Content Strategy
March 1, 2020
Content Strategy
Pro Tips
Do Regular Reality Checks – Pick a few tasks every month that you know the public needs your site to accomplish. Use the site to do those tasks from start to finish. If you have trouble finding where to start the task then consider bringing the prompt for that task further forward or adding it to your quicklinks. If you find there’s information missing on how to complete it then add a few bullet points introducing the task explaining what to do.
Have a Content Review Schedule – Content gets old! Keeping up with old content is an ongoing housekeeping task like doing the dishes (there’s always more). So, the best thing is to have a review cycle once every few months. Have departments help you! Having a zone defense to have a regularly scheduled eye on content is the best way to keep old/inaccurate information off the site.
Use Your Customer Service Data – Another great way to figure out where you need to beef up / edit content is to mine the questions that repeat in email and phone calls. Have a regular short survey that you send out to public facing staff and ask them what top questions come in. Reality check where on the site those questions are answered and pull that information forward if you think it’s necessary (or make a social media post linking to the information!)
Don’t Use PDFs As Webpages – Pdfs are for printable documents. They should never the only way that a piece of information is communicated (because that’s bad ADA). A main navigation link should never point to a PDF. PDFs should compliment a webpage, not replace it.
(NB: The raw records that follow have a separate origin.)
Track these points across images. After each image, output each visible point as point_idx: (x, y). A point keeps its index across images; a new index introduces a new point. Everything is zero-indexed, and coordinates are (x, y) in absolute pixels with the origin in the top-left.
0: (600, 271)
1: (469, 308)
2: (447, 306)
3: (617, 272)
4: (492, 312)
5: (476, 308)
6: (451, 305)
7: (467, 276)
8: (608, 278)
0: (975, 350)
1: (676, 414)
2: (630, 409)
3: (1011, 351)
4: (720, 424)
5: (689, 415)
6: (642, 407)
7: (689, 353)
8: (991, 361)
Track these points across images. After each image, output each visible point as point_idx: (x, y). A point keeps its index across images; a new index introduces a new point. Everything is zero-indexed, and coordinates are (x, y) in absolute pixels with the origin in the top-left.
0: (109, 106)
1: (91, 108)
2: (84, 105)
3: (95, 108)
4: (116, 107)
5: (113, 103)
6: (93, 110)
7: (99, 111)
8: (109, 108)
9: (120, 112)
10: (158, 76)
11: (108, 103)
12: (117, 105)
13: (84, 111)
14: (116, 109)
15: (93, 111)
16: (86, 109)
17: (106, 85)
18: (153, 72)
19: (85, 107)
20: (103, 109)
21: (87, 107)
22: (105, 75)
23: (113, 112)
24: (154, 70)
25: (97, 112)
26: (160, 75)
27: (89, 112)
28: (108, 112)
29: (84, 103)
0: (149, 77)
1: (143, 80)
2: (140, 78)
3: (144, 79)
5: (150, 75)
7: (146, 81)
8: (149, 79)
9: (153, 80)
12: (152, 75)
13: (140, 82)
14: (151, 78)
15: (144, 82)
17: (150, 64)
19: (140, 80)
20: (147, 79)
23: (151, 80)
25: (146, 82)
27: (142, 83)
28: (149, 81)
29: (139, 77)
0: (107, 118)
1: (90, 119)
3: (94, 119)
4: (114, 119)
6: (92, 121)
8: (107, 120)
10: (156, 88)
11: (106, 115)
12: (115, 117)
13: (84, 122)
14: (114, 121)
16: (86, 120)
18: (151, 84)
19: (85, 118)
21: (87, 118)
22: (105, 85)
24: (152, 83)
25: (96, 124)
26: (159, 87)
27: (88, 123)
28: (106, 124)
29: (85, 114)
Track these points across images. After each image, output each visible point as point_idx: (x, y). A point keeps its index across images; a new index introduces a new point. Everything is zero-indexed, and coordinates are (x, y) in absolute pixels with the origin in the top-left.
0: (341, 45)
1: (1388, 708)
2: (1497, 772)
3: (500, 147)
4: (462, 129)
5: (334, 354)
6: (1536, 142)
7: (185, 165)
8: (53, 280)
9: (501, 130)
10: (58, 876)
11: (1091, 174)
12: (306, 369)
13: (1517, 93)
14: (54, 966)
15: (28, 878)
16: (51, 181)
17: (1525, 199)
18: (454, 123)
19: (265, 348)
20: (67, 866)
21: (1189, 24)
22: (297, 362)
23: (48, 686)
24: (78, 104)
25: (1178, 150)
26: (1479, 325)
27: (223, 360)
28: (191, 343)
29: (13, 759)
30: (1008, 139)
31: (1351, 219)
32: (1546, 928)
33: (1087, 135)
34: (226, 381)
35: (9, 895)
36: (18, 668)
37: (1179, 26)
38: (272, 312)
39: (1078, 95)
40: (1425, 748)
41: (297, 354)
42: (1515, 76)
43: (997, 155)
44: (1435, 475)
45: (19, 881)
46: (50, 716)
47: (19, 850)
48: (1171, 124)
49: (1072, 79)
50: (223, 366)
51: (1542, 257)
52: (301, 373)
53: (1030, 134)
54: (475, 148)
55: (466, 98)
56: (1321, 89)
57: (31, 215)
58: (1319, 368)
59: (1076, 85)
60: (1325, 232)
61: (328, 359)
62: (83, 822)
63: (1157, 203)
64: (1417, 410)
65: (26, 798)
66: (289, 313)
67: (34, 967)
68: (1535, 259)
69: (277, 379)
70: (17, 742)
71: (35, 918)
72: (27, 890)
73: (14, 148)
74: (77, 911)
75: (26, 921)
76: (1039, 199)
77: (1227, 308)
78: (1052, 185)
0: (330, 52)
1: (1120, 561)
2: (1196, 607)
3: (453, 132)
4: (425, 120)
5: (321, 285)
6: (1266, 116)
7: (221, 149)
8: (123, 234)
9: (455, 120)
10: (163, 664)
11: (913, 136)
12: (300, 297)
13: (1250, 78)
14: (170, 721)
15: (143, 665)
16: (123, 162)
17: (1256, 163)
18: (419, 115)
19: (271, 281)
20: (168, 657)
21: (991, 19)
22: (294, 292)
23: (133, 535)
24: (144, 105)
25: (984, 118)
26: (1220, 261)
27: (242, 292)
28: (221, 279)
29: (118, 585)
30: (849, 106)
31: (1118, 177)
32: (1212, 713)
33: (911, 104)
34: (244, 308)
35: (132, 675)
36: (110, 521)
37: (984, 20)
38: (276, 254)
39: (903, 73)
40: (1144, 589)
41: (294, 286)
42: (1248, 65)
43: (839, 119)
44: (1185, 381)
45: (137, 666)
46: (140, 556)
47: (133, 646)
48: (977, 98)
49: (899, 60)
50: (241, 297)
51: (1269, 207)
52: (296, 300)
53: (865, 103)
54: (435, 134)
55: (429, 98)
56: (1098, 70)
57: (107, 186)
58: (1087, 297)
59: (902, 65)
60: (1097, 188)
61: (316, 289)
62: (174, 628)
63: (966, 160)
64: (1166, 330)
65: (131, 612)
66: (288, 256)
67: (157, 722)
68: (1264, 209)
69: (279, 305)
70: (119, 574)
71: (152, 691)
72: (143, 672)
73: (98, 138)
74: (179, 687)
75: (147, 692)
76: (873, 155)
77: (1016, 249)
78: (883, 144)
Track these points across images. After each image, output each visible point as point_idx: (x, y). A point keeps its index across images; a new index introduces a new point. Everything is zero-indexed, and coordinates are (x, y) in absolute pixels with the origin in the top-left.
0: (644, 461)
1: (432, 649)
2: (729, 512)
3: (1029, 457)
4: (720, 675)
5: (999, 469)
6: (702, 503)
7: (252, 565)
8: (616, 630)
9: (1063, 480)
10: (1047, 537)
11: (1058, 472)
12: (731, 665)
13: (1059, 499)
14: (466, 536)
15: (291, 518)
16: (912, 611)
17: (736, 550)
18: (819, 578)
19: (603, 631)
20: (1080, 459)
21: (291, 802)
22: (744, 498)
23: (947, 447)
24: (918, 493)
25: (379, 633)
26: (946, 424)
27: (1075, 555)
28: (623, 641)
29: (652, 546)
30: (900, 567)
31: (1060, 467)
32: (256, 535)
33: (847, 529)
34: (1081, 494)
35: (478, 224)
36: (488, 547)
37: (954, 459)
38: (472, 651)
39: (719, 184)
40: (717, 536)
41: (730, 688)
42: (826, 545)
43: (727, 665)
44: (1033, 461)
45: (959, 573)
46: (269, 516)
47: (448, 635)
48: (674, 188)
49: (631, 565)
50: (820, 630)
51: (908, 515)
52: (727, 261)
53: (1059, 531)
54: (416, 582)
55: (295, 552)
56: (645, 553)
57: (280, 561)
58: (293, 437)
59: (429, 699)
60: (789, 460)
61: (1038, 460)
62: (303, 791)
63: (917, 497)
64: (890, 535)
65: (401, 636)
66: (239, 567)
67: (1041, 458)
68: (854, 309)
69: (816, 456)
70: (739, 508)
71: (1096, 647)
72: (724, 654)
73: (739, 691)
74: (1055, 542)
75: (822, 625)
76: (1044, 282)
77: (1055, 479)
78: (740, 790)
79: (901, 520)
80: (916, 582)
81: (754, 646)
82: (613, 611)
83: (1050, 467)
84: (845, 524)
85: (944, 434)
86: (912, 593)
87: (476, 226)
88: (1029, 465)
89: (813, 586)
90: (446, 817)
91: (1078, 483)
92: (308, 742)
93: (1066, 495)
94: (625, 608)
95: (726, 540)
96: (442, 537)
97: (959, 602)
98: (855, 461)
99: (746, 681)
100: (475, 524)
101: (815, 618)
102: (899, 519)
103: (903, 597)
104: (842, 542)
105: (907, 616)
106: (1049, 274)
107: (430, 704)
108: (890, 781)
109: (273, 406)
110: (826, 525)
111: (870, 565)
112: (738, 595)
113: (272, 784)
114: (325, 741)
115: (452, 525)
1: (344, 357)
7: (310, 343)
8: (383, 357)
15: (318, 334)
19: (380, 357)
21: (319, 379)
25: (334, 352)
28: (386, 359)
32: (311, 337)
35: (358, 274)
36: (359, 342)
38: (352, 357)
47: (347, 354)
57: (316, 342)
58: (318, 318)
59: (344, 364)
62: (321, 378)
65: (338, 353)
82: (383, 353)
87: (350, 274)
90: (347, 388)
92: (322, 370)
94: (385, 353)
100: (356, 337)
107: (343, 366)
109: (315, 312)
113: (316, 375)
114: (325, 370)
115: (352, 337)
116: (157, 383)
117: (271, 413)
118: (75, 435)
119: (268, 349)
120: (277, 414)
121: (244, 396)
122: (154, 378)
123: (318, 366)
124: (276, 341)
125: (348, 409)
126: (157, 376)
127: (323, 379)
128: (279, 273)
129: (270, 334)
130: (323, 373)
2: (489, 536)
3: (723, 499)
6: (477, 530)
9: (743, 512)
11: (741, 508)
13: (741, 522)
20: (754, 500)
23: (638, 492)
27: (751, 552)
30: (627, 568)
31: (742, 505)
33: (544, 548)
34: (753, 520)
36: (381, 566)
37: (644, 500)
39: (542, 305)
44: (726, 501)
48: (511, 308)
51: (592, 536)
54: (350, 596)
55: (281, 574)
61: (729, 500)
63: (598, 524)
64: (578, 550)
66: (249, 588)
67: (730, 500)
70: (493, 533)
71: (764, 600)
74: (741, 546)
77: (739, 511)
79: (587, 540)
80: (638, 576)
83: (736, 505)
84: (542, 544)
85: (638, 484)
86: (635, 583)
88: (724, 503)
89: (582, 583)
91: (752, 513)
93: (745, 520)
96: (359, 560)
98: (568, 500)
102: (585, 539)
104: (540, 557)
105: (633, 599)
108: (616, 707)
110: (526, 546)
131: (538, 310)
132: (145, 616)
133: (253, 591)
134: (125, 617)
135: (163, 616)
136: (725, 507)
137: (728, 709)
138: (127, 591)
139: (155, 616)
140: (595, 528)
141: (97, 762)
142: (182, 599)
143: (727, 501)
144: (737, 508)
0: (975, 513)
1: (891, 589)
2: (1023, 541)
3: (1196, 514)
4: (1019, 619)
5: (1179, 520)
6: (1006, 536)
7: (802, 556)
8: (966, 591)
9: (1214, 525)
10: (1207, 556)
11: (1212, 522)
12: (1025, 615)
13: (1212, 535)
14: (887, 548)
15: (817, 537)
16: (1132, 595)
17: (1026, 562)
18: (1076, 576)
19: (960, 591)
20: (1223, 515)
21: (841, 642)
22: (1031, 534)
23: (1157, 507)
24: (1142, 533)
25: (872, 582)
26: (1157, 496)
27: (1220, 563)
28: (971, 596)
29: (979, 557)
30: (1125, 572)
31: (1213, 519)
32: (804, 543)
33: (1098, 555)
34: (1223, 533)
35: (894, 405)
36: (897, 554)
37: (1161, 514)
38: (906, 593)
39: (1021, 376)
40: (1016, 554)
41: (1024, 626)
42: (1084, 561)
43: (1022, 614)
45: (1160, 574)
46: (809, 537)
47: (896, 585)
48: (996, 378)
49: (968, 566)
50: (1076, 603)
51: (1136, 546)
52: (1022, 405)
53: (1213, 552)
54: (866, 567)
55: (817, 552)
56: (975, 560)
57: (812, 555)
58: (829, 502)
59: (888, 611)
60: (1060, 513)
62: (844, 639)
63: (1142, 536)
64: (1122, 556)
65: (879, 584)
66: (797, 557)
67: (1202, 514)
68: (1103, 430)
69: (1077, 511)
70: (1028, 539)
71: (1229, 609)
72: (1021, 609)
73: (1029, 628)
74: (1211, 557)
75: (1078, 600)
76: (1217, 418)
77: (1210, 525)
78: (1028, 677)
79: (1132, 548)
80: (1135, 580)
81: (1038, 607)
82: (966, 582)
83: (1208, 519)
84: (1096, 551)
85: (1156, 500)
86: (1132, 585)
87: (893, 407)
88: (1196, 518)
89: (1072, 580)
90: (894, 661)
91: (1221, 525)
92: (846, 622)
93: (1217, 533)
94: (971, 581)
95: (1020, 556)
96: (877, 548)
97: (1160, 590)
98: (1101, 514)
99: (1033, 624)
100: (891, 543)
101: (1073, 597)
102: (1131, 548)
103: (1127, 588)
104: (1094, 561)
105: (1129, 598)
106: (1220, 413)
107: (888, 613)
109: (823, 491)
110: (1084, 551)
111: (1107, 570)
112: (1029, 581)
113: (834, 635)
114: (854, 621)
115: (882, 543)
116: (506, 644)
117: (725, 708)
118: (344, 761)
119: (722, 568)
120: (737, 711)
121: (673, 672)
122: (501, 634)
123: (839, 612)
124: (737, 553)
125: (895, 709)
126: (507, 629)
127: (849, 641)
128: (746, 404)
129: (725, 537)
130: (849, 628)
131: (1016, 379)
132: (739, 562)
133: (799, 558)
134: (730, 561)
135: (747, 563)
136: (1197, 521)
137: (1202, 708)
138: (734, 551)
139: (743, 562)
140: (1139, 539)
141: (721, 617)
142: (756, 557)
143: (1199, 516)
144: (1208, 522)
Forms Should Always Have Online Instructions – How do I fill it out? What are the ways I can turn this in? Who is the contact if I have questions? Those are three pieces of information that should be readily visible on the webpage with any online or downloadable form.
Why Content Strategy Is Important For Local Governments
Staff Time – When websites answers questions well people call less. This leads to a more efficient use of staff time.
Improved Public Service – When information is more effectively shared with the public they are served better by your municipality.
Long Term Savings – Properly managing website content in a scaled way helps to keep the website sharpened as a tool. This leads to a longer time period before needing to contract out refresh and speeds up the website refresh process.